Carl's Jr operator proud to bring quality of food and a level of service to poorer areas

CKE Restaurants chief executive Andy Puzder is unapologetic when it comes to the criticism that gets thrown at Carl's Jr, one of the four fast food brands in his California-based company's stable.

Since launching in New Zealand in 2011 the American burger chain has come under fire for its racy advertising, high-calorie-content products and store openings in lower socio-economic areas such as Glen Innes, Takanini and Mangere.

The brand is operated locally by two separate franchisees - NZX-listed Restaurant Brands and Forsgren NZ, which is part-owned by former All Black Michael Jones.

In Auckland yesterday for the opening of Restaurant Brands' latest Carl's Jr store in Queen St, Puzder said he ate plenty of his firm's burgers and, at 63, remained in good health thanks to an exercise regime and lots of fruit and vegetables.


"We're not the food police," he said. "I think people have the right to choose whatever they want to eat."

When Restaurant Brands opened its Mangere Carl's Jr store in November Darryl Evans, chief executive of the area's budgeting service, said the suburb - which has high rates of obesity and diabetes - needed another fast food joint like it needed "a hole in the head".

Puzder, an outspoken Republican Party supporter who makes regular appearances on the right-leaning Fox News channel, said the company did not have a strategy of opening stores in lower socio-economic areas.

In fact, stores in more affluent areas tended to do better than the ones in poorer parts of cities, he said.

"However, I'm very proud when we open restaurants in less affluent areas because we bring a quality of food and a level of service to people that might not be able to afford to go to a higher-level restaurant."

Carl's Jr's advertising aims to grab the attention of the brand's target demographic - hungry young men - through featuring glamorous, scantily clad females including Paris Hilton, Kate Upton and Kim Kardashian.

"We do ads that are cutting edge or provocative because we're not as big as McDonald's and we're not as big as Burger King so the ad budgets are smaller," said Puzder. "[Consumers] have to remember our ads - our ads have to cut through the clutter."

Last month an American-made TV ad for the Carl's Jr Memphis BBQ Burger was banned from New Zealand television after the Commercial Approvals Bureau decided it used sexual appeal in an exploitative and degrading manner as well as using sex to sell an unrelated product.

Puzder said the bureau had done Carl's Jr a huge favour through its ruling, as New Zealanders had flocked to watch the advertisement online after media coverage of the ban.

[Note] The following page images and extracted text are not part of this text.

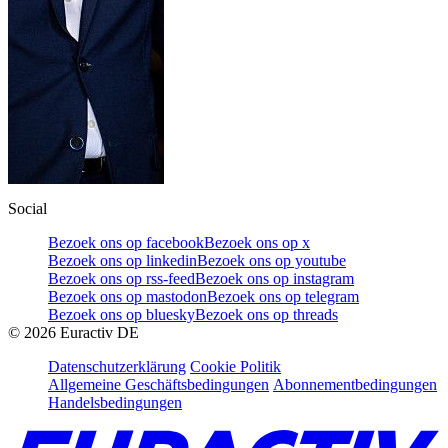
Social
Bezoek ons op facebook
Bezoek ons op x
Bezoek ons op linkedin
Bezoek ons op youtube
Bezoek ons op rss-feed
Bezoek ons op instagram
Bezoek ons op mastodon
Bezoek ons op telegram
Bezoek ons op bluesky
Bezoek ons op threads
©
2026
Euractiv DE
Datenschutzerklärung
Cookie Politik
Allgemeine Geschäftsbedingungen
Abonnementbedingungen
Handelsbedingungen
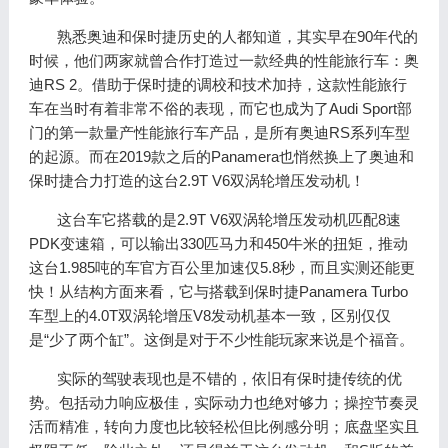
熟悉奥迪和保时捷历史的人都知道，其实早在90年代的
时候，他们两家就曾合作打造过一款经典的性能旅行车：奥
迪RS 2。借助于保时捷的调校和技术加持，这款性能旅行
车在当时有着非常不俗的表现，而它也成为了Audi Sport部
门的第一款量产性能旅行车产品，是所有奥迪RS系列车型
的起源。而在2019款之后的Panamera也悄然换上了奥迪和
保时捷合力打造的这台2.9T V6双涡轮增压发动机！
这台车它搭载的是2.9T V6双涡轮增压发动机匹配8速
PDK变速箱，可以输出330匹马力和450牛米的扭矩，推动
这台1.985吨的车官方百公里加速仅5.8秒，而且实测还能更
快！从结构方面来看，它与搭载到保时捷Panamera Turbo
车型上的4.0T双涡轮增压V8发动机基本一致，区别仅仅
是“少了两个缸”。这倒是对于不少性能玩家来说是个福音。
实际的驾驶表现也是不错的，依旧有保时捷传统的优
势。包括动力响应极佳，实际动力也绝对够力；操控节奏灵
活而精准，转向力度也比较轻松但比例感分明；底盘坚实且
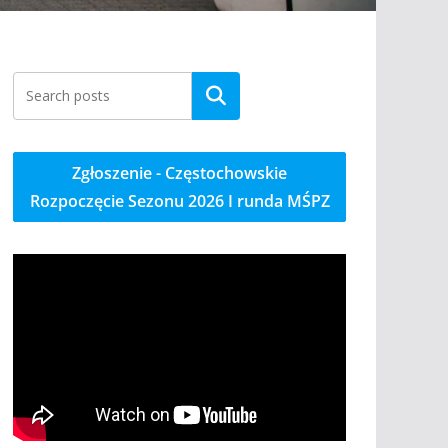
Szukaj
Zgłoszenie - Częstochowskie
Rozpoczęcie Sezonu 2026 I runda MŚPZ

"Every time there's controversy around one of our ads sales go up," he said. "The more controversial an ad, the more sales increase."

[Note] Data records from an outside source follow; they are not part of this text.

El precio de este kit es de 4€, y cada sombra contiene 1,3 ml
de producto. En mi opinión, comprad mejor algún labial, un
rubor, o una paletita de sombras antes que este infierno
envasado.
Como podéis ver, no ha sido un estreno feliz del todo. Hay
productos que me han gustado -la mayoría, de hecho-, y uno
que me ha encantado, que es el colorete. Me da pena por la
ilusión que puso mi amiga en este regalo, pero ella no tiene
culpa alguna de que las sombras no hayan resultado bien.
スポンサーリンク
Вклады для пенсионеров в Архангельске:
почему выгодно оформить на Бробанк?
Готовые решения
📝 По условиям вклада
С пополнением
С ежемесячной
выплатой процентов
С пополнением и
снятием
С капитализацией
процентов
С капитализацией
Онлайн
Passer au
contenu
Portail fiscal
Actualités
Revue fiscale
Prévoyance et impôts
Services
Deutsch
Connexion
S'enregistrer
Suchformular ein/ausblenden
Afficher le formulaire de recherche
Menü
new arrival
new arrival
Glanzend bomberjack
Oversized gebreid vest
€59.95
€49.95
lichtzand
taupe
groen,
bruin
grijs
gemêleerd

Restaurant Brands chief executive Russel Creedy, whose company plans to eventually open up to 60 Carl's Jr sites, said there were less provocative ads for the chain that would appear on New Zealand television later this year.

Kiwi consumers were outpacing those in the rest of the world in terms of the uptake of Carl's Jr, Puzder said.

He said a Forsgren NZ-owned store that opened in Henderson's Lincoln Rd in November turned over almost $180,000 in its first week of operation - a world record for the brand that operates in more than 20 countries.

CKE Restaurants

• Operates Carl's Jr, Hardee's, Red Burrito and Green Burrito stores.

• More than 3200 restaurants in 42 US states and 27 countries.

• Owned by private equity firm Apollo Management.